Für den Weilheimer Brauerkollegen Daniel Singh kam die Erhöhung der Flaschen-, Etikett- und Kronkorkenpreise noch „on top“ zur Verdreifachung seines Strompreises für die Brauanlage. „Die Flaschenpreise sind im vergangenen Jahr von 15 auf 25 Cent gestiegen und haben sich dieses Jahr wieder etwas erholt und sind auf 20 Cent gefallen. Aber das sind immer noch fünf Cent mehr“, sagt Singh. Die Etiketten würden wegen der Erhöhung der Papierpreise ebenfalls fast das Doppelte kosten. Hinzu kommt noch die Erhöhung der Getreidepreise durch die Ukraine-Krise, welche auch die Bierbrauer voll treffen – schließlich ist das Gerstenmalz zentraler Bestandteil des Getränks. 

Nur auf Festen die Preise erhöht

Dennoch sind die Preise für eine Flasche „Singh-Bräu“ im Verkauf ab Brauerei gleich geblieben, auch wenn sie eigentlich teurer sein müssten. Doch seine treuen Kunden will das junge Unternehmen nicht belasten. Für die Gastro habe man nur die Mindestbestellmenge erhöht, um Fahrtkosten einsparen zu können. Es ist eine Art Quersubvention, denn erhöht wurde der Bierpreis lediglich auf Festen, wo 0,3 Liter nun statt drei nun 3,80 Euro kostet und die Halbe von vier auf 4,80 Euro gestiegen ist. „Da sind ja auch noch die Standgebühren gestiegen“, sagt er.

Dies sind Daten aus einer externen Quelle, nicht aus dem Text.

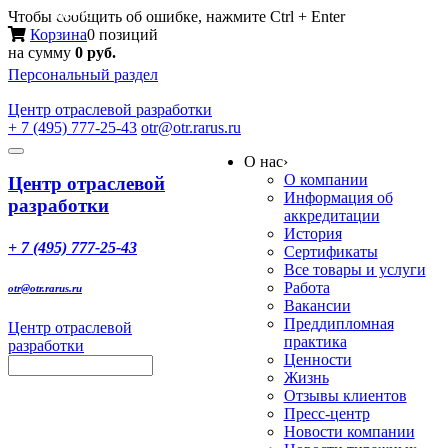
Меню
Чтобы сообщить об ошибке, нажмите Ctrl + Enter
Корзина
0 позиций
на сумму
0 руб.
Персональный раздел
Центр
отраслевой разработки
+ 7 (495) 777-25-43
otr@otr.rarus.ru
Toggle
О нас
›
navigation
О компании
Центр отраслевой
Информация об
разработки
аккредитации
История
+ 7 (495) 777-25-43
Сертификаты
Все товары и услуги
Работа
otr@otr.rarus.ru
Вакансии
Преддипломная
Центр отраслевой
практика
разработки
Ценности
Жизнь
Отзывы клиентов
Пресс-центр
Новости компании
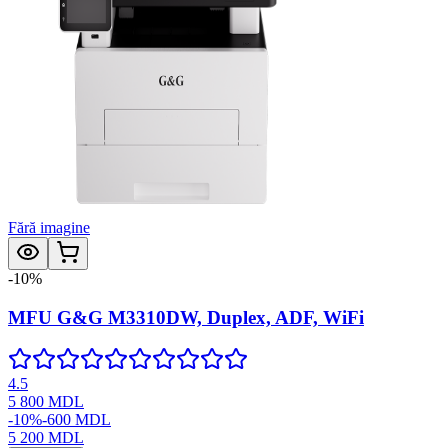
Fără imagine
-
10
%
MFU G&G M3310DW, Duplex, ADF, WiFi
4.5
5 800
MDL
-
10
%
-
600
MDL
5 200
MDL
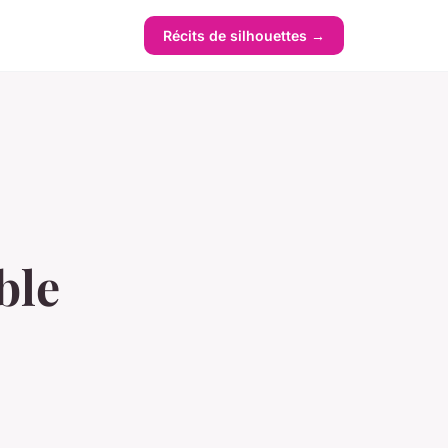
Récits de silhouettes →
ble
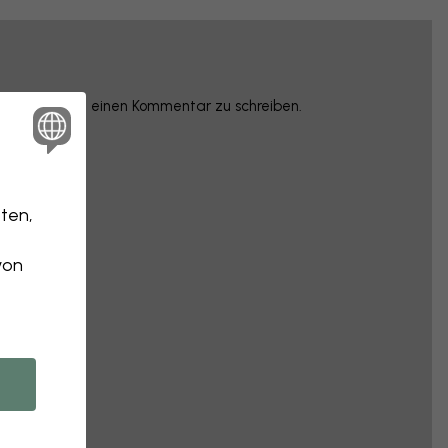
rzunehmen und einen Kommentar zu schreiben.
ten,
von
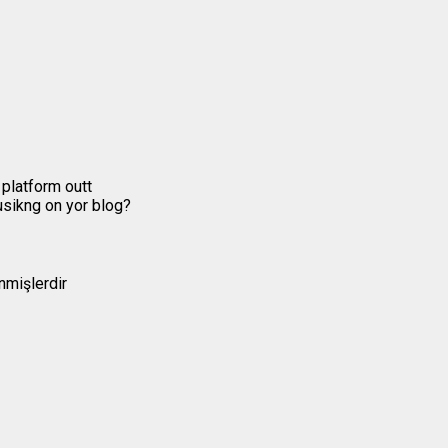
 platform outt
 usikng on yor blog?
enmişlerdir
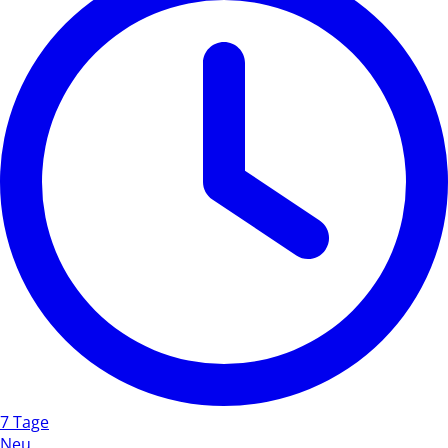
7 Tage
Neu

Damit stemmt sich der Start-up-Unternehmer immer noch gegen den Trend, denn die Gastronomen zahlen bei großen Marken schon mehr. Thomas Heidkamp, Inhaber des Bistro 93 und „Hallenwirt“ der Jesinger Gemeindehalle, muss seit Januar zwischen acht und zehn Prozent mehr für die Bierflaschen im Einkauf auf den Tisch legen. Hinzu kommt: Bier ist nicht das Einzige, was teurer geworden ist. Im Vergleich zum März 2022 kostet die Papierrolle für die Kasse 32,5 Prozent mehr. Im Bistro kostet das Bier aktuell 3,90 Euro für den halben Liter aus der Flasche, vom Fass 4,30 Euro. „Fassbier ist hoch gegangen, alles andere ist geblieben“, sagt der Gastwirt.

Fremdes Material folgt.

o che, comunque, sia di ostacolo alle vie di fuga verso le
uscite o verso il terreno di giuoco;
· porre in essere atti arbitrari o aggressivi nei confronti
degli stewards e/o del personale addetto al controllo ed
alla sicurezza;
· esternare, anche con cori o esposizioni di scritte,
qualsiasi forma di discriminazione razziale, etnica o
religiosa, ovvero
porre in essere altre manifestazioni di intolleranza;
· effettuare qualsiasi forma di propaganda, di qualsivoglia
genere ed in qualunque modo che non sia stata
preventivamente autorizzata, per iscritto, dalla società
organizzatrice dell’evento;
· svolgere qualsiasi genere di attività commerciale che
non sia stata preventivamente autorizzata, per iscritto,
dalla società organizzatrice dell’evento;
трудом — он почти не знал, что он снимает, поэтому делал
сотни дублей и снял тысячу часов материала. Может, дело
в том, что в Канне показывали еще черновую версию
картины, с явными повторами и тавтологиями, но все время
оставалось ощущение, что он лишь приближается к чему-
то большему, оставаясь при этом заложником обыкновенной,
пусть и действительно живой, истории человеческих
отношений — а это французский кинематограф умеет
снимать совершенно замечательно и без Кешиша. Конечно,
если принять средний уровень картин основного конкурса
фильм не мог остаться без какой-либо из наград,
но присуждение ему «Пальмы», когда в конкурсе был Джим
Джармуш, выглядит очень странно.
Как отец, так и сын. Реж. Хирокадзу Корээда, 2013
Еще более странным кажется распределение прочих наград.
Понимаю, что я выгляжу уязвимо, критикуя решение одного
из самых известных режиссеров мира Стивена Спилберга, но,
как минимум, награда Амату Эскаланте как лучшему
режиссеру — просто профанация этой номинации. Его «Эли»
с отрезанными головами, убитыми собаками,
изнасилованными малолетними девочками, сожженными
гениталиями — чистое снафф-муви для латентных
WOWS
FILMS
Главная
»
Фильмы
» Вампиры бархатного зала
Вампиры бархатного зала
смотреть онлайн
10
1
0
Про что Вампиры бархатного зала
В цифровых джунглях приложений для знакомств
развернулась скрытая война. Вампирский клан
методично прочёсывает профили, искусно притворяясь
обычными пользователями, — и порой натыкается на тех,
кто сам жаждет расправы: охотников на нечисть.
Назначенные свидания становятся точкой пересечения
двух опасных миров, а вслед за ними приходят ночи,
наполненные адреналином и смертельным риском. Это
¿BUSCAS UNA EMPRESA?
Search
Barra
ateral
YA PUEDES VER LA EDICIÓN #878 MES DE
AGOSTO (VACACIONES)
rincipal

„Noch“, muss er hinzufügen, denn die Preise gäben die gestiegenen Kosten längst nicht mehr wieder. „Das geht nur durch höheren Absatz“, sagt der Wirt, der mit dem Biergarten an der Jesinger Halle derzeit den Ausschank erhöht hat. Er geht jedoch davon aus, im Herbst die Preise erhöhen zu müssen. „Die kratzen an der Fünf-Euro-Marke“, sagt er.

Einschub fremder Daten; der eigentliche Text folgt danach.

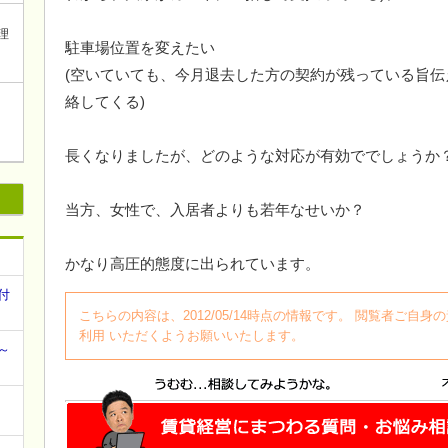
理
駐車場位置を変えたい
(空いていても、今月退去した方の契約が残っている旨
絡してくる)
長くなりましたが、どのような対応が有効ででしょうか
当方、女性で、入居者よりも若年なせいか？
かなり高圧的態度に出られています。
付
こちらの内容は、2012/05/14時点の情報です。 閲覧者ご
利用 いただくようお願いいたします。
～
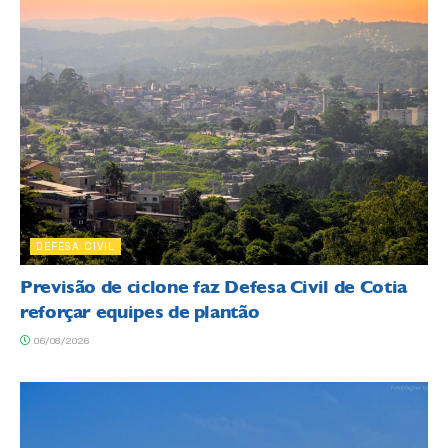
DEFESA CIVIL
Previsão de ciclone faz Defesa Civil de Cotia
reforçar equipes de plantão
06/08/2026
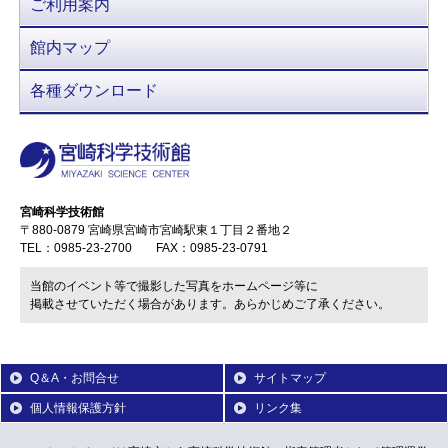
ご利用案内
館内マップ
各種ダウンロード
宮崎科学技術館
〒880-0879 宮崎県宮崎市宮崎駅東１丁目２番地２
TEL：0985-23-2700 FAX：0985-23-0791
当館のイベント等で撮影した写真をホームページ等に
掲載させていただく場合があります。あらかじめご了承ください。
Q＆A・お問合せ
サイトマップ
個人情報保護方針
リンク集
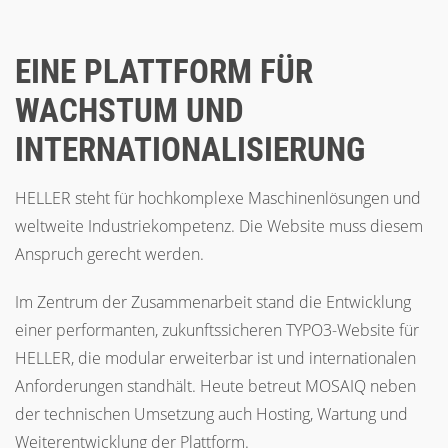
EINE PLATTFORM FÜR
WACHSTUM UND
INTERNATIONALISIERUNG
HELLER steht für hochkomplexe Maschinenlösungen und
weltweite Industriekompetenz. Die Website muss diesem
Anspruch gerecht werden.
Im Zentrum der Zusammenarbeit stand die Entwicklung
einer performanten, zukunftssicheren TYPO3-Website für
HELLER, die modular erweiterbar ist und internationalen
Anforderungen standhält. Heute betreut MOSAIQ neben
der technischen Umsetzung auch Hosting, Wartung und
Weiterentwicklung der Plattform.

Diese Marke versucht Gunnar Stahlberg in der Kirchheimer Innenstadt mit seinem „Herr Kokoschinski“ und der „Wunderbar“ möglichst lange zu unterbieten. Vor vier Monaten ging er für die Halbe auf 4,80 Euro, egal ob gezapft oder aus der Flasche, nachdem seine Einkaufspreise kontinuierlich gestiegen sind. Nun hat er den Lieferanten gewechselt und nimmt Rabatte mit: „Da kommt es auf jeden Cent an.“ Denn auch für ihn gilt: Die Gehälter sind gestiegen, Wareneinkauf wird teurer und die Energiepreise sind eine Wundertüte. Nachdem sich die Strompreise etwas normalisiert haben, hofft Stahlberg auf Normalisierung. Immerhin gibt es auch gute Nachrichten: Das Wetter spielt gerade wieder mit und macht Lust auf mehr als ein Glas kühlen Gerstensafts.